I would have to give the shop teacher the innocent until proven guilty verdict. First let me state that I remember my wood shop days and the shop teacher must have been a saint to handle our attitudes and behavior. We were exposed to the safety rules and instructed in proper use of the tools, in quite a few of our cases his instruction was irrelevant, we were not listening, we were kids. How much can one worry about what they are doing when their main goal is to try and get the teacher/instructor's head close enough to the dust collector to suck his toupee off. In my job environment today we have a job specific safety meeting not only every day but as jobs change. We are told of the work being preformed and informed of known common issues, and ones a bit more specific to the days tasks. Some of those meetings contain valid information but some are repetitive and boring. Wait was that the little boy from wood shop, "I've done this a hundred times," or "yes I know that, but" or "but I just have one hole to drill."

I do feel sorry for the young girl who had to learn a lesson the hard way, a lesson she should never have learned in this fashion. Mistakes and misjudgements were made by all parties including the other students who also should have stopped her from using the machine and reminded her she needs to put her hair right. It might be true that the shop teacher is responsible for all that happens in his shop, but he is not his own boss in all cases. Additionally he can not see everything nor always respond across the shop before an accident might happen.

EXERCISE DETAILS
Print the portion of the shop class post starting at "I do feel sorry" and ending at "accident might happen.", copied word for word.

PROVIDED MATERIAL

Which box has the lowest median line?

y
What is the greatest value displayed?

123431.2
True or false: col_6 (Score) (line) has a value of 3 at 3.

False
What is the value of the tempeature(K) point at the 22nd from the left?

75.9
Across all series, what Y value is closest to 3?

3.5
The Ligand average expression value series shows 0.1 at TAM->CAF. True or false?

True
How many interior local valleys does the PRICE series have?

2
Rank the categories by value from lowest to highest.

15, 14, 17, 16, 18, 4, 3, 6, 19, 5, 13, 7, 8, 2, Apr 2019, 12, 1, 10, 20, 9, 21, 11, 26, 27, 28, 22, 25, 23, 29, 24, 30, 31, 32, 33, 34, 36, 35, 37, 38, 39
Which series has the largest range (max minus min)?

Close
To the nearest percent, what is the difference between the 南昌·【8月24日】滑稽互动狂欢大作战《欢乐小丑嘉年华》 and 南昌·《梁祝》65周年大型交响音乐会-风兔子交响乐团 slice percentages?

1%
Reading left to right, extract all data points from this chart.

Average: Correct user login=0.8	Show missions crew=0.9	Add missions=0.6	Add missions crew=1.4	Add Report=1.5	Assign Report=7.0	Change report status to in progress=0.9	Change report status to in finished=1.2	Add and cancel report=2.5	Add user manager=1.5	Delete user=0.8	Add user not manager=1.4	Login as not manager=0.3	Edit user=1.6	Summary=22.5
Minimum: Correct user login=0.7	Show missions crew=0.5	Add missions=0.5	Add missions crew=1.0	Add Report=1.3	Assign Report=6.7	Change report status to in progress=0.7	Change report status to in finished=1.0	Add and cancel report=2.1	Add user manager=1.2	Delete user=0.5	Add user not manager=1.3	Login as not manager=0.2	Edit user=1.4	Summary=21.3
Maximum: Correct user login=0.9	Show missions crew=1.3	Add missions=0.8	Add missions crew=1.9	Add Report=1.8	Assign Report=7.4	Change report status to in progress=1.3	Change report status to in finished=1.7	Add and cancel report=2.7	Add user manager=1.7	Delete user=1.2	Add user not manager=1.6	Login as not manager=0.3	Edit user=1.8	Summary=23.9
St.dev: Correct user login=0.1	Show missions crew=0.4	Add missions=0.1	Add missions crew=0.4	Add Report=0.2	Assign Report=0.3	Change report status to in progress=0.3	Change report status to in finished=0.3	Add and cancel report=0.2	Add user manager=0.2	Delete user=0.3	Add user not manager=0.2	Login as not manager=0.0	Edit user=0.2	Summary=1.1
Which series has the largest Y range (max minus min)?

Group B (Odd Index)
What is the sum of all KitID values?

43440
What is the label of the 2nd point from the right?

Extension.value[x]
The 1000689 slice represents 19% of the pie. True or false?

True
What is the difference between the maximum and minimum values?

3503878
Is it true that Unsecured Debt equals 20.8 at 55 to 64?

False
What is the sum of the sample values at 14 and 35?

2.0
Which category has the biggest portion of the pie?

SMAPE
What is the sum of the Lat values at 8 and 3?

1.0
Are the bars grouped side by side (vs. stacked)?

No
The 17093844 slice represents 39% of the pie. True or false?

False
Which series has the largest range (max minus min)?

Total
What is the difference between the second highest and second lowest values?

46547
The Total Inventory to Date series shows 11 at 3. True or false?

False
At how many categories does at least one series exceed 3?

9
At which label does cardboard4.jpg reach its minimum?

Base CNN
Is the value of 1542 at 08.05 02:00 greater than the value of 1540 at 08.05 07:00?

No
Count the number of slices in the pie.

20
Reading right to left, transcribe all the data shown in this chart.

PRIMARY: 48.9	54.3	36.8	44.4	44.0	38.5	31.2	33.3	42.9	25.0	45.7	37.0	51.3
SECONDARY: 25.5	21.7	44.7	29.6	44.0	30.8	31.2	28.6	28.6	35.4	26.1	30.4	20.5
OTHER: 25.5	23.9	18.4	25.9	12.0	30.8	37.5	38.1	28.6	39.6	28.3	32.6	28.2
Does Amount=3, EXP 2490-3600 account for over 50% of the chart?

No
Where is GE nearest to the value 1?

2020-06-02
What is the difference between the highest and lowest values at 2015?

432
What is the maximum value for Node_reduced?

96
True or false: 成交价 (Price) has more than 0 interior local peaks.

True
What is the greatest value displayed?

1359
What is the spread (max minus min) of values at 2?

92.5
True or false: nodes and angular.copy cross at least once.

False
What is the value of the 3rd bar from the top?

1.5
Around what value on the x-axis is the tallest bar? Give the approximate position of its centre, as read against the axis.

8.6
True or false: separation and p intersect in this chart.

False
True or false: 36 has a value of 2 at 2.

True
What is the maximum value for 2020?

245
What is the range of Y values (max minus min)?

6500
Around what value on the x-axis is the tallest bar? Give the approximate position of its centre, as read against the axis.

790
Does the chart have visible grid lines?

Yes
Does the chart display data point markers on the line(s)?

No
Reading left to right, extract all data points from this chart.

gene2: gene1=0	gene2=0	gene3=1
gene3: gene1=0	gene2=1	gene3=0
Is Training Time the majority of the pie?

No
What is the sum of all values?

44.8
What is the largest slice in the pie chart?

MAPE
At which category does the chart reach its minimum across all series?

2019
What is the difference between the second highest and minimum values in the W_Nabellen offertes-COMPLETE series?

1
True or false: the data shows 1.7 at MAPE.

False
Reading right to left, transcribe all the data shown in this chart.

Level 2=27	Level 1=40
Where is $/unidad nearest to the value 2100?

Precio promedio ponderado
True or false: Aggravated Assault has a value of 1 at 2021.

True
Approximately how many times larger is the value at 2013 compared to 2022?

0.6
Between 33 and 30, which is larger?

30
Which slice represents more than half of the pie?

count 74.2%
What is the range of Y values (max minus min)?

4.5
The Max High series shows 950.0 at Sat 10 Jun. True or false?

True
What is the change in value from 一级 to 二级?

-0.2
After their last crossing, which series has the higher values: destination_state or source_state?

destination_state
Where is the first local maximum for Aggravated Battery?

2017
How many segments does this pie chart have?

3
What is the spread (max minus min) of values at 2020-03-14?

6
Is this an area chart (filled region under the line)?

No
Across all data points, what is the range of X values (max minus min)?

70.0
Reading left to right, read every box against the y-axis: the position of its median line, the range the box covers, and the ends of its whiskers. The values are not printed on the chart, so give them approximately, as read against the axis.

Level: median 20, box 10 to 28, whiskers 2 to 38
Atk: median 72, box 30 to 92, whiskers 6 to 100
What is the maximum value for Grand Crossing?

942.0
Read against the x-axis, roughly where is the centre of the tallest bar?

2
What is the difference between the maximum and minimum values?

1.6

OUTPUT OF THE TASK
I do feel sorry for the young girl who had to learn a lesson the hard way, a lesson she should never have learned in this fashion. Mistakes and misjudgements were made by all parties including the other students who also should have stopped her from using the machine and reminded her she needs to put her hair right. It might be true that the shop teacher is responsible for all that happens in his shop, but he is not his own boss in all cases. Additionally he can not see everything nor always respond across the shop before an accident might happen.